§ Directives:
A. Output the part of the warning arbitration text starting at "In Step S1404, the" and ending at "in FIG. 10.".
B. Summarize the warning arbitration text in two sentences.

§ Selected passage:
-- Start --

In a case where the predetermined warning sound by one of the first warning output unit 421 and the second warning output unit 422 is in the output state (“YES” in Step S1300), the warning arbitration unit 428 sets an arbitration result flag to “1” (Step S1302). In a case where the predetermined warning sound by one of the first warning output unit 421 and the second warning output unit 422 is not in the output state

(“NO” in Step S1300), the warning arbitration unit 428 sets the arbitration result flag to “0” (Step S1304).

In this way, in the output state of the predetermined warning sound by one of the first warning output unit 421 and the second warning output unit 422, the warning arbitration unit 428 inhibits bringing both of the third predetermined warning sound and the fourth predetermined warning sound into the output state.

FIG. 14 is a schematic flowchart showing an overall operation example of the control device 40A.

In Step S1400, the warning output unit 42A determines whether or not the shift position is the R range. In a case where the determination result is “YES”, the process progresses to Step S1402, and otherwise, the process progresses to Step S1420.

In Step S1402, the first warning output unit 421 and the second warning output unit 422 perform image sensor warning processing. The image sensor warning processing is different from that shown in FIG. 4 in the following points. That is, though not shown, Steps 5400 and 5440 are eliminated, and in Step S412, in addition to that the warning output unit 42A sets the control flag F1 to “1”, the warning output unit 42A maintains the third predetermined warning sound and the fourth predetermined warning sound to the stop state or makes the third predetermined warning sound and the fourth predetermined warning sound transition to the stop state.

In Step S1404, the warning arbitration unit 428 performs arbitration processing. The arbitration processing is as shown in FIG. 13.

In Step S1406, the radar information processing unit 44 performs the radar information processing based on the radar information. The radar information processing is as shown in FIG. 11.

In Step S1408, the sonar information processing unit 43 performs the sonar information processing based on the sonar information. The sonar information processing is as shown in FIG. 10.

In Step S1410, the radar information processing unit 44 determines whether or not the arbitration flag is “1”. In a case where the determination result is “YES”, the processing in the present cycle ends as it is, and otherwise, the process progresses to Step S1412.

-- End --

§ Record set:

-- Start --

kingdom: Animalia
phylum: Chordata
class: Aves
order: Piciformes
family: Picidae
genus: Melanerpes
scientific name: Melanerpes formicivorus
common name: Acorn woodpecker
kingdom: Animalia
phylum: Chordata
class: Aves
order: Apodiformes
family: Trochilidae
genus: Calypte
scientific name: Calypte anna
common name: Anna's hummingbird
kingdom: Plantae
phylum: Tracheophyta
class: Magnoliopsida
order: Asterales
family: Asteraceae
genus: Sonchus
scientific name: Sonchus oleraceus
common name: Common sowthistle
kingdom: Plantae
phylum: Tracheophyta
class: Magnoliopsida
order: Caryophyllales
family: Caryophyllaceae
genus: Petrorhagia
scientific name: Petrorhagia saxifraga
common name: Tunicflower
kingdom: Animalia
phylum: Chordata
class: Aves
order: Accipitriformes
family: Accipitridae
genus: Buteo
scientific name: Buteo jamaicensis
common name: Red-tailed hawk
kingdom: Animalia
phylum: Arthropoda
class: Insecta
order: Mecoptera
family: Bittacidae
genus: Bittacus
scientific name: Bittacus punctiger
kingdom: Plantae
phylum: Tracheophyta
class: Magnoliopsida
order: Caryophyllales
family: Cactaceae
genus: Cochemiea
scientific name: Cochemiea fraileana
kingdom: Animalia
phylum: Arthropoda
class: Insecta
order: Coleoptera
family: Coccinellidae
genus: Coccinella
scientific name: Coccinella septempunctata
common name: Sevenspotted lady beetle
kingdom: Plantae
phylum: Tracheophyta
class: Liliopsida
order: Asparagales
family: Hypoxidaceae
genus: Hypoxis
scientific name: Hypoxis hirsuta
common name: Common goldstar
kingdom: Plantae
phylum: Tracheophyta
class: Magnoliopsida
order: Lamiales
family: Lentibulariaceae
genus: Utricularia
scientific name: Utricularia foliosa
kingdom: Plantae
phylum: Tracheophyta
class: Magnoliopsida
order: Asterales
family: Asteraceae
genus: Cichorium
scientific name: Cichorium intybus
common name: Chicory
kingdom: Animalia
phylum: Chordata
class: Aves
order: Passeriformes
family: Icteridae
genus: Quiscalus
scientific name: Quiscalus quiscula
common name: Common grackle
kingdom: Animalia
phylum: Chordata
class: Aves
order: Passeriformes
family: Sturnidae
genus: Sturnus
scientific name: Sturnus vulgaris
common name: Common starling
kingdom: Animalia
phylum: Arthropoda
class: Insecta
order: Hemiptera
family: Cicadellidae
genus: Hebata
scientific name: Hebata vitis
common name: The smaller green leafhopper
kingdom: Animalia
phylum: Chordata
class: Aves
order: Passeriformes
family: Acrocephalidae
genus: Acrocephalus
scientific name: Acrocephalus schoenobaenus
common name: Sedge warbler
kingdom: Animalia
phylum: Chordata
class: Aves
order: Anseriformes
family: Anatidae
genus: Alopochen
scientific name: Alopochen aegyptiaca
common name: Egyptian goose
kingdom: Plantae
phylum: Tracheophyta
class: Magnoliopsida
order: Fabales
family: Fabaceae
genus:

-- End --

§ Results for the exercise:
A.
In Step S1404, the warning arbitration unit 428 performs arbitration processing. The arbitration processing is as shown in FIG. 13.

In Step S1406, the radar information processing unit 44 performs the radar information processing based on the radar information. The radar information processing is as shown in FIG. 11.

In Step S1408, the sonar information processing unit 43 performs the sonar information processing based on the sonar information. The sonar information processing is as shown in FIG. 10.

B. When a predetermined warning sound from the first warning output unit 421 or the second warning output unit 422 is being output, the warning arbitration unit 428 sets an arbitration result flag to "1" (otherwise "0"), which inhibits the third and fourth predetermined warning sounds from being output. In the overall operation of the control device 40A, if the shift position is the R range, image sensor warning processing, arbitration processing, radar information processing and sonar information processing are performed in turn, and then the cycle ends if the arbitration flag is "1" or otherwise moves on to Step S1412.